Zunehmend rückte auch die Haarbalgmilbe, Demodex, als möglicher Ko- und Triggerfaktor für die Entzündungsreaktionen bei Rosazea in den Vordergrund. Demodex-Milben gehören zwar zu den natürlich vorkommenden Haut-kommensalen, aber bei Rosazea-Patienten ließ sich eine signifikant höhere Dichte der Hautbesiedelung als bei einer gesunden Vergleichs-population nachweisen.

Grundprinzipien der Therapie

Da sich die verschiedenen Rosazea-Manifestationen oftmals überlappen, wird heute ein symptomorientierter Behandlungsansatz favorisiert, der sich am individuellen Erscheinungsbild orientiert. Dafür wurde der in der Tabelle 2 dargestellte aktualisierte ROSCO-Algorithmus entwickelt.

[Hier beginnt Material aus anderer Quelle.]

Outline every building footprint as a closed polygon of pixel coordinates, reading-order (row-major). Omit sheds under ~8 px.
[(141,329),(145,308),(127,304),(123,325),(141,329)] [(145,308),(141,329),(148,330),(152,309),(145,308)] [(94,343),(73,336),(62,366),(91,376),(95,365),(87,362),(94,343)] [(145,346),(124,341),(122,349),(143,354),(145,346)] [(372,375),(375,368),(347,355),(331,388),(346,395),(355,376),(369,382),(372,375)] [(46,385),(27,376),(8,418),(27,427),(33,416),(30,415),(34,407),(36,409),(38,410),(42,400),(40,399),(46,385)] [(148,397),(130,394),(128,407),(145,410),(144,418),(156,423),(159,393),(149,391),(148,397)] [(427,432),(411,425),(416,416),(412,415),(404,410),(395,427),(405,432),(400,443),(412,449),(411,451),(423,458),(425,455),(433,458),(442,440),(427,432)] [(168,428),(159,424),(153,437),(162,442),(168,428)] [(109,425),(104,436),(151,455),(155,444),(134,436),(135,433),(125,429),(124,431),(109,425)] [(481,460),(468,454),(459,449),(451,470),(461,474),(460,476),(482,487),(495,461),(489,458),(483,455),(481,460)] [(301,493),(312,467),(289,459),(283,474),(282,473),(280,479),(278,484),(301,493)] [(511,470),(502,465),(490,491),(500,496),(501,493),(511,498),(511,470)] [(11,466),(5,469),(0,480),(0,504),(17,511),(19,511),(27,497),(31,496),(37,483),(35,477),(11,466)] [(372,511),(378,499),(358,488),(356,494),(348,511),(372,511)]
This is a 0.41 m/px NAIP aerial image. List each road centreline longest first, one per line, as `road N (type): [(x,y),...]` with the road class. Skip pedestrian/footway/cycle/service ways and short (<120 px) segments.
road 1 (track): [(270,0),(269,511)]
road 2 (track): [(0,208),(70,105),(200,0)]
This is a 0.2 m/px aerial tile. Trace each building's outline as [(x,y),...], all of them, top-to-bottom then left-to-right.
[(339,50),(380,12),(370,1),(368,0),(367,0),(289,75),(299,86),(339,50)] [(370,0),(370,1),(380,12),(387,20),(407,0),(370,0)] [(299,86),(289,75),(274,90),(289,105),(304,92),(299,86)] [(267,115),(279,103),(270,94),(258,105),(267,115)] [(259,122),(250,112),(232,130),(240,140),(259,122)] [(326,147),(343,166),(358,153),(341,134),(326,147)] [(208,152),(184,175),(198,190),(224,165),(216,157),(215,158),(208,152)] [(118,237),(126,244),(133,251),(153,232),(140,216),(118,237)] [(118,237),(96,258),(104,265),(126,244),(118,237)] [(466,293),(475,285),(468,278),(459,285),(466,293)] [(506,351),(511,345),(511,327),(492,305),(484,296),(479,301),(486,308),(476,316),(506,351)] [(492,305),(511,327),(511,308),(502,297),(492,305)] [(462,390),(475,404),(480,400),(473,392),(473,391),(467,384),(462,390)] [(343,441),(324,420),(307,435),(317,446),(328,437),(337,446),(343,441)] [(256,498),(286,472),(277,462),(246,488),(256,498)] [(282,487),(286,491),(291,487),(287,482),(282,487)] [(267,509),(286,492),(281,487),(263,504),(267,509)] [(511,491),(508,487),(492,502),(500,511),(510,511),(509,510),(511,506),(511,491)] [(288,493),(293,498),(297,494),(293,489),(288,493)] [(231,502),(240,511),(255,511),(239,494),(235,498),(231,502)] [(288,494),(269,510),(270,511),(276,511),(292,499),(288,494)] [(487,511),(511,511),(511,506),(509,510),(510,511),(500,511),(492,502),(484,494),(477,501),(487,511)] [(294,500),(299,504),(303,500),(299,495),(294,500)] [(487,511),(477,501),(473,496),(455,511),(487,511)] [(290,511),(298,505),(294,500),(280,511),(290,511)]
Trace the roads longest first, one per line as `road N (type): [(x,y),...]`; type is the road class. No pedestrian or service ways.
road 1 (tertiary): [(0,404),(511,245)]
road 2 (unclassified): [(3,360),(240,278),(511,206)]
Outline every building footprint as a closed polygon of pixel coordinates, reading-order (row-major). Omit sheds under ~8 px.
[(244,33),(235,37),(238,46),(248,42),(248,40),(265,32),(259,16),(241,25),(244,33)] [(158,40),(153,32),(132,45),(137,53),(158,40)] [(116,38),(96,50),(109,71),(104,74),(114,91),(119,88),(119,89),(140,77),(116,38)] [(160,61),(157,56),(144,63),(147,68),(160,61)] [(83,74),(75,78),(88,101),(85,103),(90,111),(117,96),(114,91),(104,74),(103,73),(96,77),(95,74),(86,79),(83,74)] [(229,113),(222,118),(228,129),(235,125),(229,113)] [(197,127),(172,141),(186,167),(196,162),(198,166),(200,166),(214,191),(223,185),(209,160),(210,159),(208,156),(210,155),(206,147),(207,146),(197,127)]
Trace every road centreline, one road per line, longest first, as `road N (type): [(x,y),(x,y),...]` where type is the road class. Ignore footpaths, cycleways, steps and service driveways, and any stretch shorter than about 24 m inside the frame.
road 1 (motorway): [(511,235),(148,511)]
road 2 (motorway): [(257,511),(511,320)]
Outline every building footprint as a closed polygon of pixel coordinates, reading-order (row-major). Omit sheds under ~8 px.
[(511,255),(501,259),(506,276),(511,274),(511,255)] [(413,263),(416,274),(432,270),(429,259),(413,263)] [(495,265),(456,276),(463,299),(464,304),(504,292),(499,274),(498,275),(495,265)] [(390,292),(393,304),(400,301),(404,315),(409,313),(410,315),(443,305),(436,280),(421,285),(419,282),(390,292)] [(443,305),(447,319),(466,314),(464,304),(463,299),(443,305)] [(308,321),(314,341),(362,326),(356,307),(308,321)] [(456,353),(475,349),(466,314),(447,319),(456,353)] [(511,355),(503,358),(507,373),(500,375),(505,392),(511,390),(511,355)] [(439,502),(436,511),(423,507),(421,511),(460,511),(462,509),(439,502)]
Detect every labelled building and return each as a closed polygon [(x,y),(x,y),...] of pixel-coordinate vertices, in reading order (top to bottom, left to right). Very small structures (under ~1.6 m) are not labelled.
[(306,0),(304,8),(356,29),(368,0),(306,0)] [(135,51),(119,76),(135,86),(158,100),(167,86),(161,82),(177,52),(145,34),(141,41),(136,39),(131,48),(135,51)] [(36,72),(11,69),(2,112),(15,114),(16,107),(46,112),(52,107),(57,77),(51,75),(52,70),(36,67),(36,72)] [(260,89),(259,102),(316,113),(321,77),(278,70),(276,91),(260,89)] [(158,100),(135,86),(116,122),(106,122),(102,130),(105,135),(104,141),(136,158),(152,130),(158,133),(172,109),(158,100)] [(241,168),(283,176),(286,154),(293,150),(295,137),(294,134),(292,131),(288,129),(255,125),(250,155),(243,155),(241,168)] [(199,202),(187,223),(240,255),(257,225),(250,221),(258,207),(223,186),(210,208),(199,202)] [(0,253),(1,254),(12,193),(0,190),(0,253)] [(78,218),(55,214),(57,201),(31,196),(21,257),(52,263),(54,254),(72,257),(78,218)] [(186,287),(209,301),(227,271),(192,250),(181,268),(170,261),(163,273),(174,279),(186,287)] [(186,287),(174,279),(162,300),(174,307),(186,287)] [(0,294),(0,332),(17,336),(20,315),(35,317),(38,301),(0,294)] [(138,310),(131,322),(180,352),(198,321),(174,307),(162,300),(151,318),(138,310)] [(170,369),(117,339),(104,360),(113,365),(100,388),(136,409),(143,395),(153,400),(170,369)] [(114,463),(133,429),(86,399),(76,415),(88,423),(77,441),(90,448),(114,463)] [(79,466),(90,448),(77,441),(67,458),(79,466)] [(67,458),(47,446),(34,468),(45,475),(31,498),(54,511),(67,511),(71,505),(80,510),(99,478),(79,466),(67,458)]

Auslösefaktoren meiden und Hautpflege

Rosazea-Patienten sollten die oben beschriebenen spezifischen Provokationsfaktoren (scharfe Speisen, Alkohol etc.) so weit wie möglich vermeiden. Ein zentraler Pfeiler des Rosazea-Managements ist zudem eine adäquate Hautpflege mit nicht irritierenden sowie fett- und seifenfreien Reinigungsprodukten und Feuchtigkeitscremes. Dazu gehört auch ein konsequenter UV-Schutz mit Lichtschutzfaktor (LSF) 50+.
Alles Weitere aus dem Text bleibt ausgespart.